Experts underlined the need for regional cooperation to expedite trade, address climate change concerns and overcome food insecurity in South Asia.

Speaking at a two-day seminar on ‘Regional cooperation on trade, climate change and food security in South Asia: Some reflections and way forward,’ organised by South Asia Watch on Trade, Economics and Environment (SAWTEE) in the capital today, they also stressed that all South Asian countries should work in tandem to increase intra-regional trade, and fight widespread poverty that has been a perennial problem for the region.

Addressing the inaugural session of the seminar, officiating secretary at the Ministry of Foreign Affairs Shanker Das Bairagi highlighted the need to promote more investment in agriculture to address food insecurity.

He also stressed that SAFTA should expedite work to address non-tariff barriers (NTBs) for significant progress has already been made in reducing tariffs and eliminating quantitatives restrictions.

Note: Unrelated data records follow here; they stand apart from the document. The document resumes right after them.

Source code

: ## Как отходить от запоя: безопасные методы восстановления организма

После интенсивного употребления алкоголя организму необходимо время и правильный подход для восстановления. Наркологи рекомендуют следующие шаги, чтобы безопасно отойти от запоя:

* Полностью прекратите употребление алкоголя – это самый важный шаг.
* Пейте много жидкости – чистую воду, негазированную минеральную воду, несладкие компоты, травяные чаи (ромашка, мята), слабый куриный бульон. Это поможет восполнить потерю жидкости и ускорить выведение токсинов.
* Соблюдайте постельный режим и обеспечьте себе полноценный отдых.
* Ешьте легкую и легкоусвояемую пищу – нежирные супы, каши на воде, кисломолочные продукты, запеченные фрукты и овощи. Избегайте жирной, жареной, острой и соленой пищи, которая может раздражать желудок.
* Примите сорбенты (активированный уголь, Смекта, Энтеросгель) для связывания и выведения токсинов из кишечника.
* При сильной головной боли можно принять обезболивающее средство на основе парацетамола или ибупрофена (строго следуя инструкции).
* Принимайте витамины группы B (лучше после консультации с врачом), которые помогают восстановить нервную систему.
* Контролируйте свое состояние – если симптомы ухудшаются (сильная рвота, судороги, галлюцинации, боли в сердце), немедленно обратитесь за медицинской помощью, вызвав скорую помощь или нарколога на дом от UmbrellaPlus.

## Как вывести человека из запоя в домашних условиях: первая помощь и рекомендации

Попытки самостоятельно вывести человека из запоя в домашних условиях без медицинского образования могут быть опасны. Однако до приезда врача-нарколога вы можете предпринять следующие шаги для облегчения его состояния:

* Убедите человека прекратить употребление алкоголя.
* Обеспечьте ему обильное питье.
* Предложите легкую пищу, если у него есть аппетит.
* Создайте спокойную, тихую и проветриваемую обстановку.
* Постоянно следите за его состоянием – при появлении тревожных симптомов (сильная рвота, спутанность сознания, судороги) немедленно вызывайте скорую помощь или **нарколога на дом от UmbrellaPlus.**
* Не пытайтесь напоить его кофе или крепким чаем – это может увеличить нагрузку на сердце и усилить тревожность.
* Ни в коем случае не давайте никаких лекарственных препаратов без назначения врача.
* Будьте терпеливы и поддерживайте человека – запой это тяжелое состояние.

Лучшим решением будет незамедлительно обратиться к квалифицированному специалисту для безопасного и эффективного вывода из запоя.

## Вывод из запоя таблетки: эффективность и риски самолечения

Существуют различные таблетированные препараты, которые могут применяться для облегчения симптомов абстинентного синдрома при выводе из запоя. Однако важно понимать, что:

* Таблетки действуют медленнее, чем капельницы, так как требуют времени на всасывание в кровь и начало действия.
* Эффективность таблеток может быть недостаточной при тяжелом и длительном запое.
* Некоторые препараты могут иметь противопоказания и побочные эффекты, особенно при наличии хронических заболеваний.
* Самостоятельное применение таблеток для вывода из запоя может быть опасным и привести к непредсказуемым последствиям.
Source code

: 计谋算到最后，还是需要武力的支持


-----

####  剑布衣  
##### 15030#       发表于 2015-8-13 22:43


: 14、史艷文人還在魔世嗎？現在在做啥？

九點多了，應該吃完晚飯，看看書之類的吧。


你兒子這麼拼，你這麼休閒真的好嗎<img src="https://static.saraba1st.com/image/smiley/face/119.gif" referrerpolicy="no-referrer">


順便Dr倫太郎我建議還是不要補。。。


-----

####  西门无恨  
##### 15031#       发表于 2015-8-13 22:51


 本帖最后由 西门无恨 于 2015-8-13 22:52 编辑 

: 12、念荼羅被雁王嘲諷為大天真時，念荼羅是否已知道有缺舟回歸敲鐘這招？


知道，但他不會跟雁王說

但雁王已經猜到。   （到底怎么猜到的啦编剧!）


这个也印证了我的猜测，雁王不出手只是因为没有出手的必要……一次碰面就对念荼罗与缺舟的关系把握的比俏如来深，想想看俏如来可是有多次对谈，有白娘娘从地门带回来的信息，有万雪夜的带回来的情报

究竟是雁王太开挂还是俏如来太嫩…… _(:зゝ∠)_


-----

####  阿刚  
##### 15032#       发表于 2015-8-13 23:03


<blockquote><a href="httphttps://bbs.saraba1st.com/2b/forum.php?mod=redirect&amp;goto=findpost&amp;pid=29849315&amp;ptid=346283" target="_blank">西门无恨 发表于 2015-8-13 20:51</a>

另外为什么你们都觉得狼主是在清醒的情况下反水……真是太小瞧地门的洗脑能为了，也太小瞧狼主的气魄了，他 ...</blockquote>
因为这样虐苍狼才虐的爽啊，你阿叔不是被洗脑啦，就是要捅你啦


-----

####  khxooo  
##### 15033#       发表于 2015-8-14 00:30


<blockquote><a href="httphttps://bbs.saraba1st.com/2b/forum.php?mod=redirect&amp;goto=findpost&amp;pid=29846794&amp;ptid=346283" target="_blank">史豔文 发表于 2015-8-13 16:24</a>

He also urged the participants to provide informed inputs to strengthen regional cooperation in South Asia, which will be taken by the 18th SAARC Summit to be held in Kathmandu in November.

Likewise, advisor to the Prime Minister Dr Dinesh Bhattarai, on the occasion, reiterated that increasing intra-regional trade is essential to accelerate economic growth in South Asia.

He highlighted that given South Asia’s vulnerability to climate change impacts, well coordinated efforts at national, regional and global levels are necessary.

Stressing on the need to make agriculture employment decent in the region Bhattarai pointed out that inclusive collaboration between governments, private sector and relevant stakeholders is key to effectively address trade, climate change and food security concerns in the region.

As the chair of the session executive chairman at the SAWTEE Dr Posh Raj Pandey appreciated the positive developments that have taken place in South Asia over the past few years, mainly in terms of increasing economic growth and reducing poverty. “However, true potential of regional cooperation is yet to be realised,” he said.

Making a presentation on the ninth WTO Ministerial Decision on Food Security, he argued that public stock-holding of food for food security purpose might not be helpful to stabilise prices as envisaged, and called for regional cooperation by prohibiting export bans, coordinating price and trade policies, enhancing cooperation in the area of agricultural research, and increasing investment in agriculture.

Similarly, research director at SAWTEE Puspa Sharma stressed the need to prioritise food security, while highlighting that non-operationalisation of the SAARC Food Bank that is a testament to the region’s lack of concern over growing food insecurity.

Similarly, executive director at the Enhanced Integrated Framework (EIF) Secretariat in Geneva Dr Ratnakar Adhakari talked on the role of Aid for Trade (AfT) and EIF in providing assistance and support to least-developed countries, including in South Asia, for the implementation of trade facilitation measures and commitments under the Trade Facilitation Agreement of the WTO.

He also highlighted that at present, nearly 82 per cent of total AfT funding for trade facilitation in South Asia is concentrated in Afghanistan, and therefore, there is a need to increase and diversify the funding to other South Asian countries.

In one of the sessions, participants also dwelt upon the issue of non-operationalisation of the SAARC Food Bank, and viewed that the mechanism, as it exists, is more beneficial for the smaller economies of the region. However, even to make it work for them, there is need to make changes in some of the operational procedures.

About 50 participants, including 25 from other South Asian countries, representing governments, civil society, private sector, academia also discussed on the importance of developing a regional transit agreement in South Asia to benefit from intra-regional trade.